Still life. Frances Schultz shot this using an old
90-180mm Vivitar Series 1 Flat Field macro lens that focuses to 1/2 life size. Continuous focusing from infinity to the close-up range is infinitely more convenient than fiddling around with close-up lenses and extension tubes. Film was Fuji's Velvia: this was before we switched to Kodak's E100VS and EBX. The camera was a Nikon F.

3) Filter Size
Slower lenses bring me to filter size. All my slow lenses take 39mm filters, whereas for the fast ones I need three different sizes, all bigger, all more expensive. But I don't normally want filters in poor light, so during the day I can survive with the slower lenses and one set of filters.

4) Close Focusing
What about close focusing? Until I can afford the latest 90mm f/4 Macro-Elmar-M, which focuses to 1/3 life size (with an adapter), this is one of the pleasures I have to forgo because of rangefinders. Even so, my 90mm lenses do focus to a bit under 1/10 life size, which is good enough for me, most of the time. If I need to focus closer, it is normally only in the studio, so I switch to a reflex and a purpose-built macro lens. But in the days when my wife Frances Schultz used mainly reflexes, her favorite lenses for a long time were a 90mm f/2.5 Vivitar Series 1 macro (for Nikon) and a glorious 100mm f/2.8 Zeiss Makro-Planar that we had for a few months with a Contax outfit on loan from the importers.

It is worth adding that I often carry a 200mm f/3 Vivitar Series 1 (on a Nikon F) to supplement my Voigtländers, because rangefinder cameras aren't much good with lenses beyond about 90mm. This lens, long out of production, focuses to around 1/4 life size, or 1/2 life size with a tele-converter fitted. This is one reason why I use the 200mm f/3 more than my old Nikon 200mm f/4.

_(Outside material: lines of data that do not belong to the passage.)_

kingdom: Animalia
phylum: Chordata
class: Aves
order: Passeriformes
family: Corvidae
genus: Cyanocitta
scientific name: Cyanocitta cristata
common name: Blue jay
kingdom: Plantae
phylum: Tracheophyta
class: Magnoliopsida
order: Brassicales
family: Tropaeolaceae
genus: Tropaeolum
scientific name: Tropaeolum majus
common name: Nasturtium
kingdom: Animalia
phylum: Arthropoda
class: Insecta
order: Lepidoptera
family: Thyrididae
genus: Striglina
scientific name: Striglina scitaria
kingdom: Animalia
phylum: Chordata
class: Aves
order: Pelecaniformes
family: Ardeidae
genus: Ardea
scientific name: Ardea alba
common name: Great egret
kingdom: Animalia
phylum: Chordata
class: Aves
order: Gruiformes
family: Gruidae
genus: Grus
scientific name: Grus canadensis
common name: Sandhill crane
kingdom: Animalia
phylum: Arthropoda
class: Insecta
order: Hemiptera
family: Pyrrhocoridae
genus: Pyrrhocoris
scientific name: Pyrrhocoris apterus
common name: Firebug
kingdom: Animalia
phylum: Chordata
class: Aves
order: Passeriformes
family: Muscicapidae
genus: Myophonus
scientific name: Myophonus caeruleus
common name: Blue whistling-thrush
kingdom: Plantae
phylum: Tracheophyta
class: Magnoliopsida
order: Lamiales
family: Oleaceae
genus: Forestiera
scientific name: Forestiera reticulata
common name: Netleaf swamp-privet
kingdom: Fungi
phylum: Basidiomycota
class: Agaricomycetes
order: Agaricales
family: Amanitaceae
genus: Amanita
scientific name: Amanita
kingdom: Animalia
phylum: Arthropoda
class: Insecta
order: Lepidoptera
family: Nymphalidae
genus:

Arc de Triomphe, Paris. A fairly typical traffic jam around this legendary landmark. Without a shift lens, the Arc de Triomphe itself would not loom quite as impressively. I borrowed Frances' 35mm f/2.8 PC-Nikkor to shoot this on one of my last rolls of Fuji's RFP, possibly my favorite film of all time, in a Nikon F. A gendarme politely waited until we had finished before coming over and explaining that we really should have a tripod permit.

5) Shift Capability
What about shift lenses? These are very expensive, it's true, but they are also very, very habit-forming. Over 10 years ago Frances fell in love with the 35mm f/2.8 PC-Nikkor, and indeed it replaced her 90mm f/2.5 as the lens she used most of all. When she switched to Voigtländer rangefinder cameras, we had an adapter made to allow use of the 35mm f/2.8 on those: it's surprisingly easy to judge the degree of rise in the viewfinder. And her Alpa is the 12 S/WA with the shift movement, unlike my non-shift 12 WA.

6) Soft Focus
Moving on to soft focus, this is not something I would normally bother with in 35mm, but in larger formats (especially 5x7" and above) it can be extremely effective and even in 35mm there's the wonderfully over-the-top 90mm f/4 Dreamagon. The number of applications of the Dreamagon is limited, but it really lives up to its "Dreamy" name and the effect is far, far better than any soft-focus attachment, even the legendary Zeiss Softar. And if you can find and afford one, there's the justly legendary 90mm f/2.2 Thambar from Leica.

Flowers. The Dreamagon has taken these flowers to the edge of unrecognizability--but it's an effect you can't get any other way. Use a high saturation film (here, Kodak's EBX) and bracket on the side of underexposure, or flare will take away all the color. Camera was a Nikon F.